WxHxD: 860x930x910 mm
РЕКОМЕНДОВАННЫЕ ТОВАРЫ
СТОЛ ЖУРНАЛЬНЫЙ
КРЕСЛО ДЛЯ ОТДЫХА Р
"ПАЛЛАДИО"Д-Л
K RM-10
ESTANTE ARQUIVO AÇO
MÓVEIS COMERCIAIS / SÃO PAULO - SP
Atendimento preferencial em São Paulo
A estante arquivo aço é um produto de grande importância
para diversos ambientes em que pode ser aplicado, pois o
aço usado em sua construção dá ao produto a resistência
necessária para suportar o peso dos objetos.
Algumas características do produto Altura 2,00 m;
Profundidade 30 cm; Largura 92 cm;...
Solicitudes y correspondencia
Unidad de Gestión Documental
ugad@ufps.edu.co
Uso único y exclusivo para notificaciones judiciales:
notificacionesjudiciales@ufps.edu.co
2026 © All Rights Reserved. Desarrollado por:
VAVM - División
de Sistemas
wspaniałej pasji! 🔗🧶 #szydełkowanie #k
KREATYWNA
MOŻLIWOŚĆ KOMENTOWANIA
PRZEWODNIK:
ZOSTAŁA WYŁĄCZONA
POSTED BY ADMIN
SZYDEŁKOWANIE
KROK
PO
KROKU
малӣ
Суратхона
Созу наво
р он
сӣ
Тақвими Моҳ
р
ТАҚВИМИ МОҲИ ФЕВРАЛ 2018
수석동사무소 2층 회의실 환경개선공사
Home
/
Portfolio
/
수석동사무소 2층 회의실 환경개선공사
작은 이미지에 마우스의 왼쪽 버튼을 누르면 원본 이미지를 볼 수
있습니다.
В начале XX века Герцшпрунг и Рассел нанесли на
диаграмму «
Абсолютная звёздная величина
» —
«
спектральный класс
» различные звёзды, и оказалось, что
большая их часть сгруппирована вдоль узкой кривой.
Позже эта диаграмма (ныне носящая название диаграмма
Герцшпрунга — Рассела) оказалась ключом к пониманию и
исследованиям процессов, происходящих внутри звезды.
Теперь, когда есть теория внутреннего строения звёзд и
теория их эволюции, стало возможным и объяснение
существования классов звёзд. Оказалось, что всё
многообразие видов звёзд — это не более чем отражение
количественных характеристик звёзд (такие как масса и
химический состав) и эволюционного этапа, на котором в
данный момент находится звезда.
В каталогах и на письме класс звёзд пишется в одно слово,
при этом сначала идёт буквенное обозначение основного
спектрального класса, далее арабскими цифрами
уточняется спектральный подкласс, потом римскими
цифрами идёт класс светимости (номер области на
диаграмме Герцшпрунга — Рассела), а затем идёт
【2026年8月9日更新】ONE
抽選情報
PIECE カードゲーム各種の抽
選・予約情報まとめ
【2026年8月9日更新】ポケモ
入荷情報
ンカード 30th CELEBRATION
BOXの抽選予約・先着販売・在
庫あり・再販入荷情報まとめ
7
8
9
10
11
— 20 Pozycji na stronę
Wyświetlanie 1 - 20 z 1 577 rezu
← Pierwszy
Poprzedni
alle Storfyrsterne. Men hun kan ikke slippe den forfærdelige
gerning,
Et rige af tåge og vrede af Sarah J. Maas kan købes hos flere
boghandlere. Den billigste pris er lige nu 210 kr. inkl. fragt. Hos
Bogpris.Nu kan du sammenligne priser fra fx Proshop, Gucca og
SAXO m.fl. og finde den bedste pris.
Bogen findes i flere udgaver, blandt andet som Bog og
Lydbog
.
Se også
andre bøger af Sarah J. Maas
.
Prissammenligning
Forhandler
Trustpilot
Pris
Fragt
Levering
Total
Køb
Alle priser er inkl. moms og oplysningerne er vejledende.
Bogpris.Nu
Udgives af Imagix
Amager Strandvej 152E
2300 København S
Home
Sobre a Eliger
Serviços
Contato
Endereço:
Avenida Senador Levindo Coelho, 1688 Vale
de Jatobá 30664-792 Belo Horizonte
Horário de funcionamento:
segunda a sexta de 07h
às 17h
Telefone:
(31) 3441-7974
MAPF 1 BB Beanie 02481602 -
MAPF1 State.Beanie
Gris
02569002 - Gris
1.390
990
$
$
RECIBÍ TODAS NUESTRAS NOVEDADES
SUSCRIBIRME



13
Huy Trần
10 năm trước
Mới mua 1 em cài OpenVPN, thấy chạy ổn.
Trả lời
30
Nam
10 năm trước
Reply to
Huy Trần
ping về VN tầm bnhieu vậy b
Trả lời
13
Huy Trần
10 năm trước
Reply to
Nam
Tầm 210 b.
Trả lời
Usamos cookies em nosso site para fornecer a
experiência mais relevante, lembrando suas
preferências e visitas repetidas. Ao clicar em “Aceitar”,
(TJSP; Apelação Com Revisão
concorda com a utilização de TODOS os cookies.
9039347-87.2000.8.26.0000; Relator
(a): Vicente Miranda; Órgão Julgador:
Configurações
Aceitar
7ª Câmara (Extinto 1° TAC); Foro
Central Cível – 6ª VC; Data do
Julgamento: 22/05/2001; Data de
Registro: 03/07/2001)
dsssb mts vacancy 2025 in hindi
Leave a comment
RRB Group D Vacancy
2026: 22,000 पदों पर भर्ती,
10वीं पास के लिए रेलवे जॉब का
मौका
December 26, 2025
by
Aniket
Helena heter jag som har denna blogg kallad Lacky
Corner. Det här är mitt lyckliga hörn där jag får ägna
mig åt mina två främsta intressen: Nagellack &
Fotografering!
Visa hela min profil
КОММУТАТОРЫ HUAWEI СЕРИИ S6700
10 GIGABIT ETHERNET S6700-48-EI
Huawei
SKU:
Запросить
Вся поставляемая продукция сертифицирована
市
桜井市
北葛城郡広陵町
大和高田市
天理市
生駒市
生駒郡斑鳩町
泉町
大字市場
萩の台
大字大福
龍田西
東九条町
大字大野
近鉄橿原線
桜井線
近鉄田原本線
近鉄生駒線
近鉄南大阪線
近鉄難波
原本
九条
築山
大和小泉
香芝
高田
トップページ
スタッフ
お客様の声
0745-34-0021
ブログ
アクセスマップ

********************

▶ TASK DIRECTIONS: The material must be transcribed exactly, down to the last line.

▶ RESPONSE:
WxHxD: 860x930x910 mm
РЕКОМЕНДОВАННЫЕ ТОВАРЫ
СТОЛ ЖУРНАЛЬНЫЙ
КРЕСЛО ДЛЯ ОТДЫХА Р
"ПАЛЛАДИО"Д-Л
K RM-10
ESTANTE ARQUIVO AÇO
MÓVEIS COMERCIAIS / SÃO PAULO - SP
Atendimento preferencial em São Paulo
A estante arquivo aço é um produto de grande importância
para diversos ambientes em que pode ser aplicado, pois o
aço usado em sua construção dá ao produto a resistência
necessária para suportar o peso dos objetos.
Algumas características do produto Altura 2,00 m;
Profundidade 30 cm; Largura 92 cm;...
Solicitudes y correspondencia
Unidad de Gestión Documental
ugad@ufps.edu.co
Uso único y exclusivo para notificaciones judiciales:
notificacionesjudiciales@ufps.edu.co
2026 © All Rights Reserved. Desarrollado por:
VAVM - División
de Sistemas
wspaniałej pasji! 🔗🧶 #szydełkowanie #k
KREATYWNA
MOŻLIWOŚĆ KOMENTOWANIA
PRZEWODNIK:
ZOSTAŁA WYŁĄCZONA
POSTED BY ADMIN
SZYDEŁKOWANIE
KROK
PO
KROKU
малӣ
Суратхона
Созу наво
р он
сӣ
Тақвими Моҳ
р
ТАҚВИМИ МОҲИ ФЕВРАЛ 2018
수석동사무소 2층 회의실 환경개선공사
Home
/
Portfolio
/
수석동사무소 2층 회의실 환경개선공사
작은 이미지에 마우스의 왼쪽 버튼을 누르면 원본 이미지를 볼 수
있습니다.
В начале XX века Герцшпрунг и Рассел нанесли на
диаграмму «
Абсолютная звёздная величина
» —
«
спектральный класс
» различные звёзды, и оказалось, что
большая их часть сгруппирована вдоль узкой кривой.
Позже эта диаграмма (ныне носящая название диаграмма
Герцшпрунга — Рассела) оказалась ключом к пониманию и
исследованиям процессов, происходящих внутри звезды.
Теперь, когда есть теория внутреннего строения звёзд и
теория их эволюции, стало возможным и объяснение
существования классов звёзд. Оказалось, что всё
многообразие видов звёзд — это не более чем отражение
количественных характеристик звёзд (такие как масса и
химический состав) и эволюционного этапа, на котором в
данный момент находится звезда.
В каталогах и на письме класс звёзд пишется в одно слово,
при этом сначала идёт буквенное обозначение основного
спектрального класса, далее арабскими цифрами
уточняется спектральный подкласс, потом римскими
цифрами идёт класс светимости (номер области на
диаграмме Герцшпрунга — Рассела), а затем идёт
【2026年8月9日更新】ONE
抽選情報
PIECE カードゲーム各種の抽
選・予約情報まとめ
【2026年8月9日更新】ポケモ
入荷情報
ンカード 30th CELEBRATION
BOXの抽選予約・先着販売・在
庫あり・再販入荷情報まとめ
7
8
9
10
11
— 20 Pozycji na stronę
Wyświetlanie 1 - 20 z 1 577 rezu
← Pierwszy
Poprzedni
alle Storfyrsterne. Men hun kan ikke slippe den forfærdelige
gerning,
Et rige af tåge og vrede af Sarah J. Maas kan købes hos flere
boghandlere. Den billigste pris er lige nu 210 kr. inkl. fragt. Hos
Bogpris.Nu kan du sammenligne priser fra fx Proshop, Gucca og
SAXO m.fl. og finde den bedste pris.
Bogen findes i flere udgaver, blandt andet som Bog og
Lydbog
.
Se også
andre bøger af Sarah J. Maas
.
Prissammenligning
Forhandler
Trustpilot
Pris
Fragt
Levering
Total
Køb
Alle priser er inkl. moms og oplysningerne er vejledende.
Bogpris.Nu
Udgives af Imagix
Amager Strandvej 152E
2300 København S
Home
Sobre a Eliger
Serviços
Contato
Endereço:
Avenida Senador Levindo Coelho, 1688 Vale
de Jatobá 30664-792 Belo Horizonte
Horário de funcionamento:
segunda a sexta de 07h
às 17h
Telefone:
(31) 3441-7974
MAPF 1 BB Beanie 02481602 -
MAPF1 State.Beanie
Gris
02569002 - Gris
1.390
990
$
$
RECIBÍ TODAS NUESTRAS NOVEDADES
SUSCRIBIRME



13
Huy Trần
10 năm trước
Mới mua 1 em cài OpenVPN, thấy chạy ổn.
Trả lời
30
Nam
10 năm trước
Reply to
Huy Trần
ping về VN tầm bnhieu vậy b
Trả lời
13
Huy Trần
10 năm trước
Reply to
Nam
Tầm 210 b.
Trả lời
Usamos cookies em nosso site para fornecer a
experiência mais relevante, lembrando suas
preferências e visitas repetidas. Ao clicar em “Aceitar”,
(TJSP; Apelação Com Revisão
concorda com a utilização de TODOS os cookies.
9039347-87.2000.8.26.0000; Relator
(a): Vicente Miranda; Órgão Julgador:
Configurações
Aceitar
7ª Câmara (Extinto 1° TAC); Foro
Central Cível – 6ª VC; Data do
Julgamento: 22/05/2001; Data de
Registro: 03/07/2001)
dsssb mts vacancy 2025 in hindi
Leave a comment
RRB Group D Vacancy
2026: 22,000 पदों पर भर्ती,
10वीं पास के लिए रेलवे जॉब का
मौका
December 26, 2025
by
Aniket
Helena heter jag som har denna blogg kallad Lacky
Corner. Det här är mitt lyckliga hörn där jag får ägna
mig åt mina två främsta intressen: Nagellack &
Fotografering!
Visa hela min profil
КОММУТАТОРЫ HUAWEI СЕРИИ S6700
10 GIGABIT ETHERNET S6700-48-EI
Huawei
SKU:
Запросить
Вся поставляемая продукция сертифицирована
市
桜井市
北葛城郡広陵町
大和高田市
天理市
生駒市
生駒郡斑鳩町
泉町
大字市場
萩の台
大字大福
龍田西
東九条町
大字大野
近鉄橿原線
桜井線
近鉄田原本線
近鉄生駒線
近鉄南大阪線
近鉄難波
原本
九条
築山
大和小泉
香芝
高田
トップページ
スタッフ
お客様の声
0745-34-0021
ブログ
アクセスマップ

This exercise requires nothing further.